Bamako Bulletin.
A question has been turning over in my mind: should I take the link to my blog off the hotel website?
The other day I got a hotel booking by email which started: ‘ I am really sorry to be disturbing you at this moment of difficulty, but I would really like to book a room on the third of February. Would that be OK?’
Illness and bad luck is hardly what tourists and prospective hotel guests are expecting or want to see when they check this blog out. Sunny stories from an exotic location is of course what people want.
But this blog is not a marketing ploy. I didn’t start the hotel as a ‘career move’. If I had wanted to make money or really be a successful 'hotelier' I would have gone somewhere else. The hotel is my life now, and my life is the way it is. At the moment that includes Keita’s illness.
I have decided to keep the blog link on the hotel website.
But dear prospective hotel guest, please do not feel that you are intruding: We want you to come, and you will not have to be personally involved in any of this stuff. Just keep drinking those sunset cocktails on our roof and enjoy the hotel- that is what we want you to do! And in any case, until the 6th of Febuary you will only run into my friend Birgit at the hotel, and she is of excellent health.
Keita and I seem interminably delayed in Bamako. If we are not waiting for test results to come through, we are waiting for medication to be sent from overseas, and now we are waiting for Monday to start taking this new medication, because today it is too soon for Keita to start a new course of Chemotherapy, which should be done in combination with the new drug. On Monday we will still have to wait until Wednesday in order to make sure there are no bad side effects to the new treatment.
Within evil there is always good somewhere. Look at the drug Keita is about to start taking on Monday: it is the evil old drug Thalidomide which caused 10000 babies to be born with horrific malformations in the early sixties. It is now THE only effective drug to treat Keita’s disease, Multiple Myeloma. We went through a series of contortions to find this drug which is not available in Mali. Teams of friends were researching the pharmaceutical suppliers of their respective countries, which included Switzerland, Ireland, Sweden, the United States and the UK. Strangely, the easiest place to get hold of the stuff was Sweden which we had assumed to be the hardest. But it would have been ten times as expensive as in the UK, whence it finally winged its way here courtesy of Federal Express.
Keita has deteriorated further. He has lost almost all use of his legs and cannot walk anymore- even with the help of friends holding him up either side. Today we bought a wheelchair for him. This will make things easier practically speaking but of course, symbolically, it is very difficult. The idea that he is now in a wheelchair is hard to digest. Some of the time he is very angry, raging against what is happening to him, but most of the time he patient and trying to be positive.

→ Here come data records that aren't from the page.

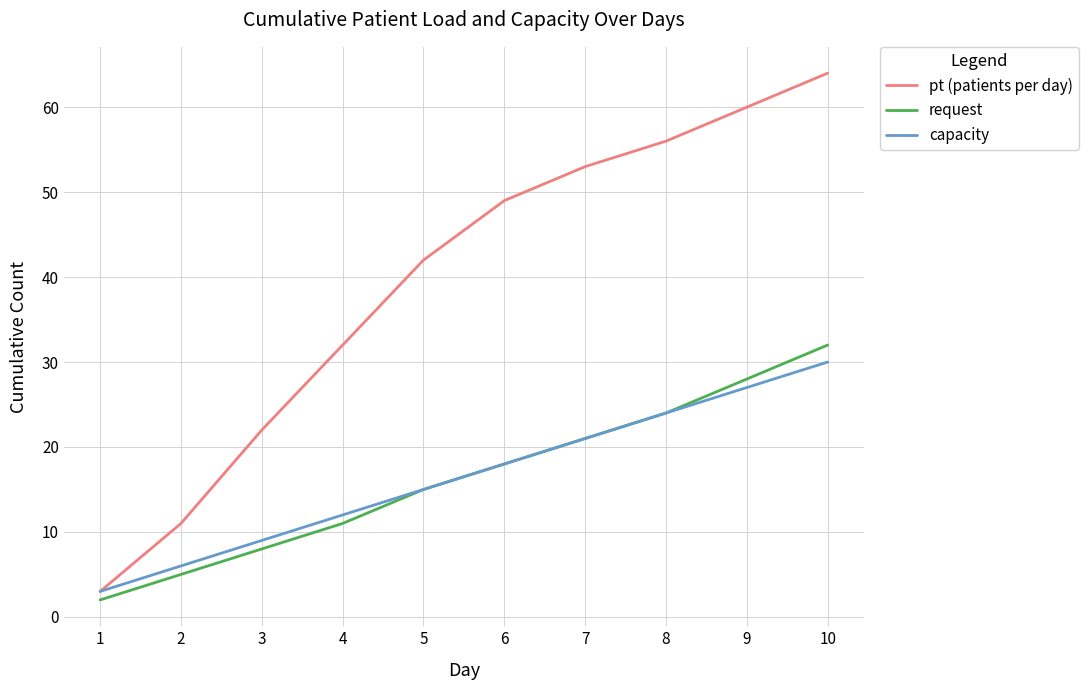

Reading left to right, transcribe all the data shown in this chart.

pt (patients per day): 3	11	22	32	42	49	53	56	60	64
request: 2	5	8	11	15	18	21	24	28	32
capacity: 3	6	9	12	15	18	21	24	27	30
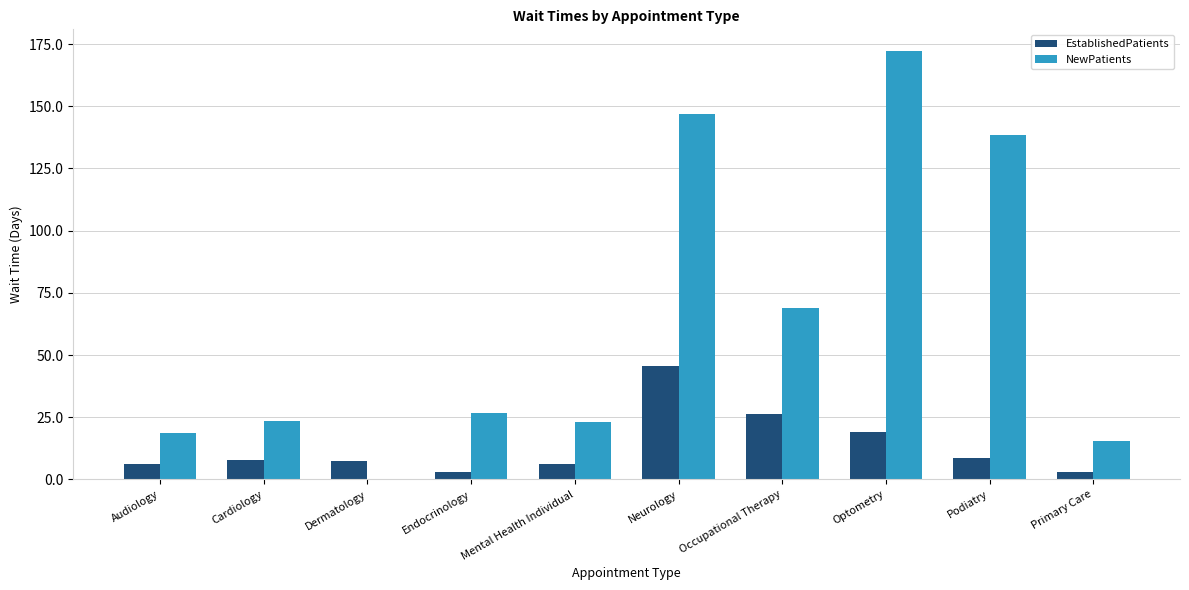

Is the value of NewPatients at Dermatology greater than the value of EstablishedPatients at Occupational Therapy?

No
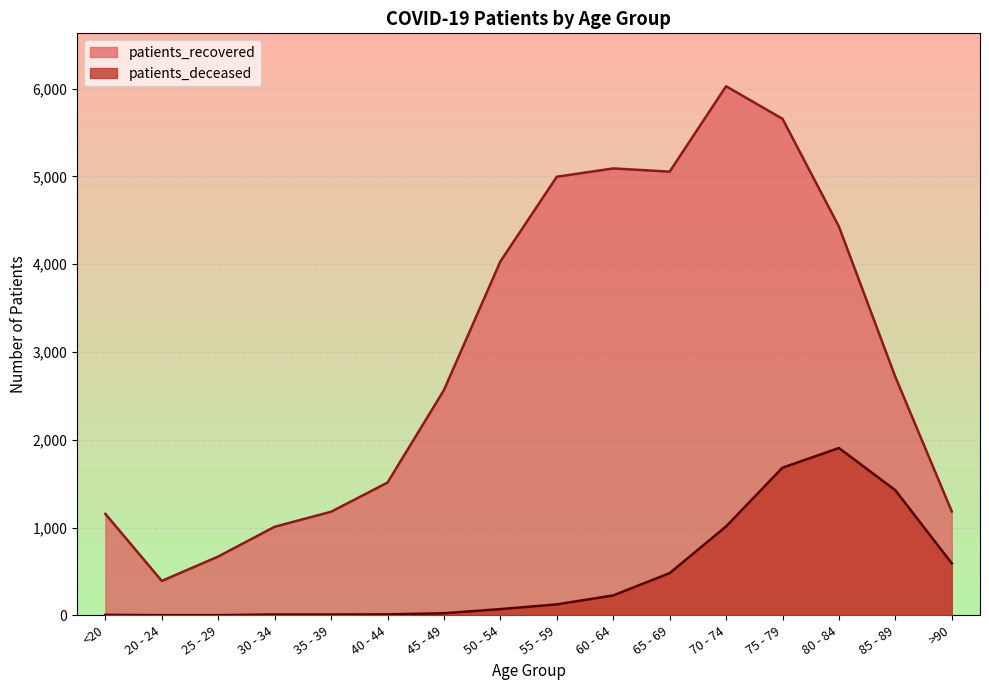

True or false: patients_deceased and patients_recovered intersect in this chart.

False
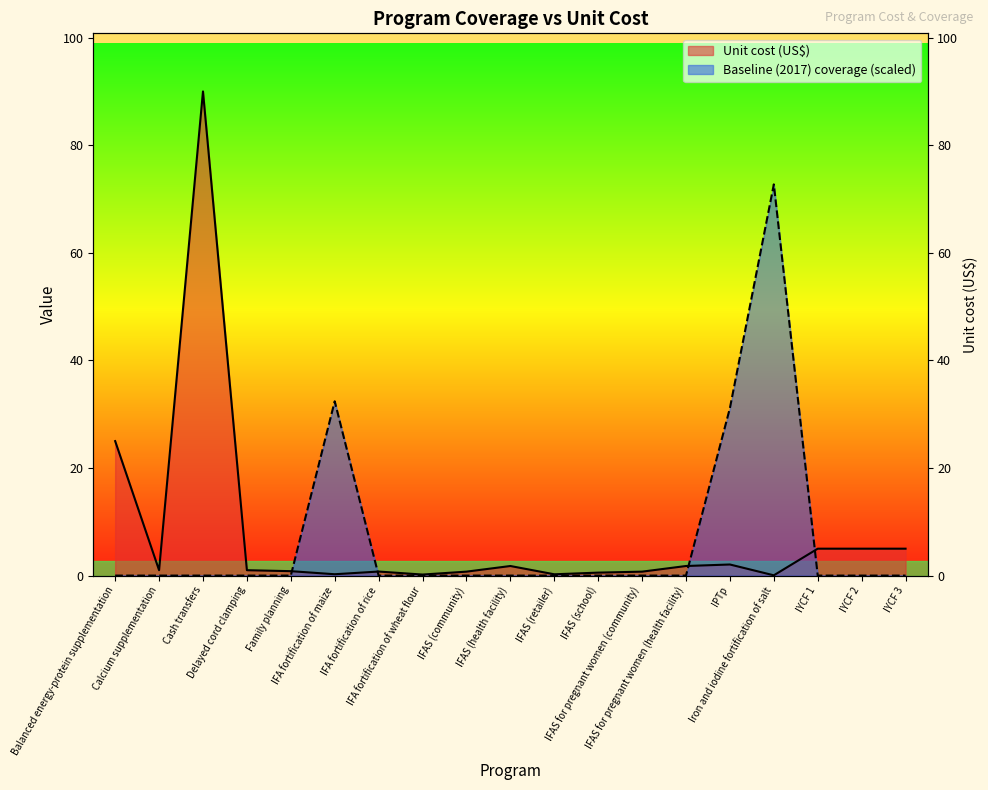

Reading right to left, list all the values displayed in this chart.

Unit cost (US$): IYCF 3=5.0	IYCF 2=5.0	IYCF 1=5.0	Iron and iodine fortification of salt=0.1	IPTp=2.1	IFAS for pregnant women (health facility)=1.8	IFAS for pregnant women (community)=0.7	IFAS (school)=0.6	IFAS (retailer)=0.2	IFAS (health facility)=1.8	IFAS (community)=0.7	IFA fortification of wheat flour=0.2	IFA fortification of rice=0.8	IFA fortification of maize=0.2	Family planning=0.8	Delayed cord clamping=1.0	Cash transfers=90.0	Calcium supplementation=1.0	Balanced energy-protein supplementation=25.0
Baseline (2017) coverage: IYCF 3=0.0	IYCF 2=0.0	IYCF 1=0.0	Iron and iodine fortification of salt=72.7	IPTp=31.1	IFAS for pregnant women (health facility)=0.0	IFAS for pregnant women (community)=0.0	IFAS (school)=0.0	IFAS (retailer)=0.0	IFAS (health facility)=0.0	IFAS (community)=0.0	IFA fortification of wheat flour=0.0	IFA fortification of rice=0.0	IFA fortification of maize=32.4	Family planning=0.0	Delayed cord clamping=0.0	Cash transfers=0.0	Calcium supplementation=0.0	Balanced energy-protein supplementation=0.0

This has happened to him so fast- just over six weeks ago he started to have some inkling that there was something wrong. Now he has to come to terms with perhaps being lame. Although it has not been spoken of, of course he knows there is a possibility he will never walk again. Our minds are amazingly adaptable, and we acclimatize ourselves to our changing circumstances. Yesterday he made me cry by saying: ‘if only I could walk just a little, it would be fine’.
Otherwise I don’t cry and I am feeling strangely unemotional. Perhaps I am just practical too- what is the use of crying? Having said that, I seem to cry a lot at certain songs, but they have to be extremely simple. I just have to hear KarKar (Boubakar Traore) sing- just about anything actually, but in particular I TARA SANTA MARIYA I KA MARIAM FO N’YE ( when you go to Santa Maria, send my greetings to Mariam) and I am in floods of tears- not to speak of his ‘Adieu Pierrette,’ his farewell on the death of his toubab wife.
We have moved out of the Colibris and we are staying with my friend Ann, a Belgian girl who runs Tounga Tours, a successful Malian travel agency, with her Malian husband Van. We sit on their verandah, play cards, talk about hotel business sometimes, I draw Keita and read books- things I have not had the time to do for years. Keita is listening to an amazing collection of music we just found on my laptop. I vaguely remember a kind tourist at the hotel last year – it must have been someone who stayed at the hotel after the Music festival at Essakane. He copied a whole lot of stuff on to my laptop, which I promptly forgot all about until yesterday. Anyway it is amazing stuff- mainly ‘world Music’ for want of a better label. Someone called Mariam Hassan- possibly Moroccan; the ‘Baobab Orchestra’; ‘Transglobal Underground’ and by far the best of all: a snippet of about 4 minutes of something entitled ‘Origins of Guitar Music in Southern Congo and Northern Zambia, 1950’ Absolutely fantastic.